Observa também o autor que quanto maior for à comunicação, tanto direta quanto
indireta entre os participantes, maior será sua confiança mútua. Os cidadãos de
comunidades cívicas descobrem em sua história exemplos de relações horizontais bem-
sucedidas, enquanto os cidadãos das regiões menos cívicas encontram, quando muito,
exemplos de suplicação vertical. Assevera o autor que um sistema vertical, por mais
ramificado e por mais importante que seja para seus membros, é incapaz de sustentar a
confiança e a cooperação social, pois os fluxos de informação vertical costumam ser
menos confiáveis que os horizontais, pois os verticais proporcionam o controle das
informações.
Por outro lado, o autor aponta que a estratégia de “jamais cooperar” constitui também
um equilíbrio estável, pelos motivos expostos nas versões habituais do dilema do
prisioneiro – teoria dos jogos. Neste ponto da obra é trazida a baila uma característica
histórica apresentada por alguns autores que se chama “subordinação a trajetória”, onde
estes contextos sociais ficam atrelados a este caminho trazido pela tradição histórica.

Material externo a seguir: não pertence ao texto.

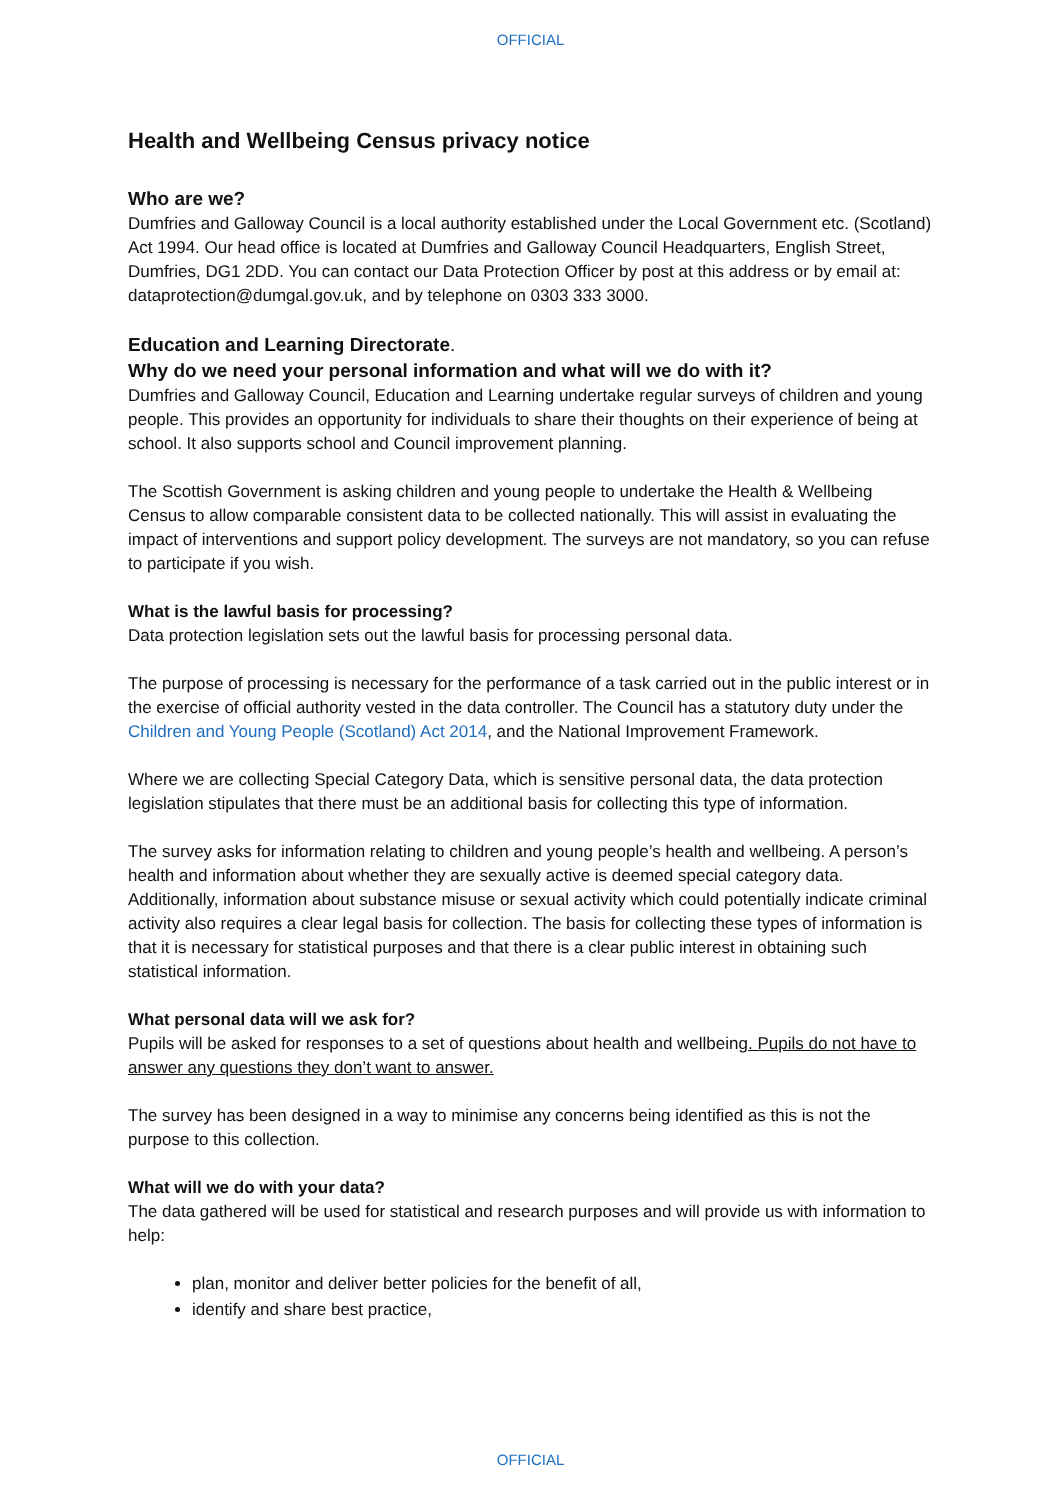OFFICIAL
Health and Wellbeing Census privacy notice
Who are we?
Dumfries and Galloway Council is a local authority established under the Local Government etc. (Scotland) Act 1994. Our head office is located at Dumfries and Galloway Council Headquarters, English Street, Dumfries, DG1 2DD. You can contact our Data Protection Officer by post at this address or by email at: dataprotection@dumgal.gov.uk, and by telephone on 0303 333 3000.
Education and Learning Directorate.
Why do we need your personal information and what will we do with it?
Dumfries and Galloway Council, Education and Learning undertake regular surveys of children and young people. This provides an opportunity for individuals to share their thoughts on their experience of being at school. It also supports school and Council improvement planning.
The Scottish Government is asking children and young people to undertake the Health & Wellbeing Census to allow comparable consistent data to be collected nationally. This will assist in evaluating the impact of interventions and support policy development. The surveys are not mandatory, so you can refuse to participate if you wish.
What is the lawful basis for processing?
Data protection legislation sets out the lawful basis for processing personal data.
The purpose of processing is necessary for the performance of a task carried out in the public interest or in the exercise of official authority vested in the data controller. The Council has a statutory duty under the Children and Young People (Scotland) Act 2014, and the National Improvement Framework.
Where we are collecting Special Category Data, which is sensitive personal data, the data protection legislation stipulates that there must be an additional basis for collecting this type of information.
The survey asks for information relating to children and young people’s health and wellbeing. A person’s health and information about whether they are sexually active is deemed special category data. Additionally, information about substance misuse or sexual activity which could potentially indicate criminal activity also requires a clear legal basis for collection. The basis for collecting these types of information is that it is necessary for statistical purposes and that there is a clear public interest in obtaining such statistical information.
What personal data will we ask for?
Pupils will be asked for responses to a set of questions about health and wellbeing. Pupils do not have to answer any questions they don’t want to answer.
The survey has been designed in a way to minimise any concerns being identified as this is not the purpose to this collection.
What will we do with your data?
The data gathered will be used for statistical and research purposes and will provide us with information to help:
plan, monitor and deliver better policies for the benefit of all,
identify and share best practice,
OFFICIAL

A consciência que cada um tem seu papel e de seus deveres como cidadão, aliada ao
compromisso com a igualdade política, constitui o cimento cultural da comunidade
cívica e o contrato social que sustenta esta colaboração não é de cunho legal, e sim
moral.
Outra lição da pesquisa é que a história institucional costuma evoluir lentamente quando
se trata de instituir regras de reciprocidade e sistemas de participação cívica.
E culminamos com a frase final do capítulo seis da obra: “criar capital social não será
fácil, mas é fundamental para fazer a democracia funcionar”.